The mansion tax is one of Labour's main 2015 manifesto commitments, with the proceeds due to be used to fund the recruitment of 38,000 new GPs, nurses, midwives and other NHS professionals.
Several Labour candidates for Mayor of London in 2016 have expressed concerns that the steep rise in house prices in the English capital in recent years will see family homes become liable for the tax.
And Lord Mandelson, a leading Blairite who served as business secretary in the last Labour government, suggested it was not the best way to address problems of inequality and concentration of wealth among an increasingly small, international elite.
"We don't have an efficient way of taxing property in Britain," he said. "I don't happen to think the mansion tax is the right policy response to that, I think it's crude, I think it's short-termist.
"What we need is what I think the Liberal Democrats are proposing and that is the introduction of further bands that relate to different values of property within the council tax system. That's what I would like to see.
"It will take longer to introduce, that's true, but it will be more effective and efficient in the long term than just sort of clobbering people with a rather sort of crude, short-term mansion tax".
Under its plans, Labour has said most people who own homes worth between £2m and £3m will pay £250 a month in extra taxes while owners of homes worth "tens of millions" and second home owners would pay much higher rates.
It has said the tax would apply to fewer than 0.5% of homes in the UK, since the threshold for the tax will rise in line with average prices for high-value properties, not inflation.
Labour MP and London mayoral candidate Diane Abbott called for the proceeds of the mansion tax to be spent in the area where it is levied, in London's case on social housing.
The Lib Dems, who originally called for a mansion tax on £1m properties before the 2010 election, have since refined their plans and called for a review of council tax bands in place since the early 1990s, with new bands above £2m introduced.
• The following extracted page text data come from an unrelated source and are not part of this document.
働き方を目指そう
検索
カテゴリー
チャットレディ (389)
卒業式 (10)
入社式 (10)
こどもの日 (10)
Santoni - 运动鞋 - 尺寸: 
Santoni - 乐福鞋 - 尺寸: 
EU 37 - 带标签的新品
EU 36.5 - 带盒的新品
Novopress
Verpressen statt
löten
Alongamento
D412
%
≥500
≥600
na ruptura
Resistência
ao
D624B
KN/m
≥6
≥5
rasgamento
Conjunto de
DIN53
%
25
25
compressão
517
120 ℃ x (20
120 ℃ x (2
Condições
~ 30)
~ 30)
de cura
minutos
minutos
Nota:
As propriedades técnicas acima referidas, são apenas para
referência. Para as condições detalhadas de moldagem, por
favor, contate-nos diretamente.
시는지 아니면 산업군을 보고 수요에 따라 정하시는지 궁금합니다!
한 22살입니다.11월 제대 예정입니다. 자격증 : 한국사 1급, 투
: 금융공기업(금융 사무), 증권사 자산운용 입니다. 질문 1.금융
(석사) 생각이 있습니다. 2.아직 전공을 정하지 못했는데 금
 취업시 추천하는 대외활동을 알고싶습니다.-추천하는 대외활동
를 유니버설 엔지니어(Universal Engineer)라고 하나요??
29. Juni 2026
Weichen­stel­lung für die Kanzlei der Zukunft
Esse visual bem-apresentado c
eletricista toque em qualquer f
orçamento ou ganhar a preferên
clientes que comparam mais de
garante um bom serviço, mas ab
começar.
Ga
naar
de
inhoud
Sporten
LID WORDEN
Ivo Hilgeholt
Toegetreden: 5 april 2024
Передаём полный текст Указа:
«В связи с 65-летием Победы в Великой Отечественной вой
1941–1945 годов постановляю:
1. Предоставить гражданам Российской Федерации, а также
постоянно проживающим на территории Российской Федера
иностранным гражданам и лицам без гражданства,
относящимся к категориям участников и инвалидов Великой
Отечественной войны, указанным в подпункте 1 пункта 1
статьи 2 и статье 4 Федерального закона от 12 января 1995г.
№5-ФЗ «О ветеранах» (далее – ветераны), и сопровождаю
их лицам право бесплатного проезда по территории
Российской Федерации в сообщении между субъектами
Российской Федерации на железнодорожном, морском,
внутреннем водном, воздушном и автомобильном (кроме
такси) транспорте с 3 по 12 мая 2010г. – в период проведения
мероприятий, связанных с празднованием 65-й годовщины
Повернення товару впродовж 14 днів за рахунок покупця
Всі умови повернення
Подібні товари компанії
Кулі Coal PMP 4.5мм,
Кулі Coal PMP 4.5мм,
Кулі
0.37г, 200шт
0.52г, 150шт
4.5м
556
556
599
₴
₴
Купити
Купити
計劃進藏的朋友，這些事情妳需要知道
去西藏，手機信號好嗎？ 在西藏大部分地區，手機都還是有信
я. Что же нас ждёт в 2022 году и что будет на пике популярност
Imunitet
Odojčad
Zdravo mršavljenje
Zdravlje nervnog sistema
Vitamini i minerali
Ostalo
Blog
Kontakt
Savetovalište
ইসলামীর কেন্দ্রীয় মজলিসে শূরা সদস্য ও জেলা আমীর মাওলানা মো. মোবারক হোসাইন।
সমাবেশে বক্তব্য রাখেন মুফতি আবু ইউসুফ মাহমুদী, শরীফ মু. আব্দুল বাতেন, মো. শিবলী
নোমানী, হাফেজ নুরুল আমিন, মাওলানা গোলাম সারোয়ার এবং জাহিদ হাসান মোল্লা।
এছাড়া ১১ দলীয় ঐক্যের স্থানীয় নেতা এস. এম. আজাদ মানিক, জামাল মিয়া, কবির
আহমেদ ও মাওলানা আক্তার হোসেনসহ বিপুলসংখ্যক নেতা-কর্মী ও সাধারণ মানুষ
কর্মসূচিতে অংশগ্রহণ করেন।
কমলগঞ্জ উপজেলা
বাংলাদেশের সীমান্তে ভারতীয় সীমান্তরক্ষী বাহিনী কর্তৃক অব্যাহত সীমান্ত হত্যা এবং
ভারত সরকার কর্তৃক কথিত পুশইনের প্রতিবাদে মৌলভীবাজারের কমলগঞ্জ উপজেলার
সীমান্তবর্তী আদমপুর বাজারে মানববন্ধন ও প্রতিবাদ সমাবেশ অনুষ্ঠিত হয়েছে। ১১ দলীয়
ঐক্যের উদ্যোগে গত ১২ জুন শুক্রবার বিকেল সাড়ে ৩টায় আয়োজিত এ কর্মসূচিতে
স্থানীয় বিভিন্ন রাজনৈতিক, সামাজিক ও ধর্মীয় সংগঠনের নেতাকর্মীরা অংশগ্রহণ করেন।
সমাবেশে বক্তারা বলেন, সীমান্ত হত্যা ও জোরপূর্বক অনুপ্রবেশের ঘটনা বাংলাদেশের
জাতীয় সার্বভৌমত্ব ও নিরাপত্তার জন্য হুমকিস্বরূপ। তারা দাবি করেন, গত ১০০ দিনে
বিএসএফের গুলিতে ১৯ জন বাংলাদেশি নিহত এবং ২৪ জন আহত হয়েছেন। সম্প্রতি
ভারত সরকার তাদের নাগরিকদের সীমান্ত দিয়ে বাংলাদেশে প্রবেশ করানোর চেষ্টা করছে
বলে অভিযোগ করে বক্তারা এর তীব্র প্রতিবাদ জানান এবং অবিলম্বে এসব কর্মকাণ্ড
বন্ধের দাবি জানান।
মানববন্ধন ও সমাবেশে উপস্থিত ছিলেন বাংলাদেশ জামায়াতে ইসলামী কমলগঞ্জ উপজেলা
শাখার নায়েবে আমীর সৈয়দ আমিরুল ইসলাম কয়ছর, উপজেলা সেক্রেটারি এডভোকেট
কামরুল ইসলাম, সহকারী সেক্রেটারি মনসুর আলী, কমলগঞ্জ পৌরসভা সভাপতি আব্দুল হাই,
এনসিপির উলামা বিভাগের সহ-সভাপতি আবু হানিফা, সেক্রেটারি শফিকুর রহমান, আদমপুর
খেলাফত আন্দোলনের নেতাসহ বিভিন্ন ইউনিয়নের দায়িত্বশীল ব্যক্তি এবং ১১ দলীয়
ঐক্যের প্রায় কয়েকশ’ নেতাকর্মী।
The Conservatives have questioned Labour's estimate of how much a mansion tax would raise and pointed to its planned reform of stamp duty bands and previous increases in taxes on properties bought through corporate and off-shore vehicles.
Conservative chairman Grant Shapps said: "With Mandelson joining the chorus of Labour voices opposed to Labour's homes tax, it is clearer than ever that Ed Miliband is a weak leader peddling a bad policy."
A Labour Party spokeswoman said the mansion tax would help fund 20,000 more nurses, 8,000 more GPs, 5,000 more home care workers and 3,000 more midwives.
She added: "When working people have seen their wages fall by £1,600 a year since 2010 it is right to ask those who have the most to make a bigger contribution."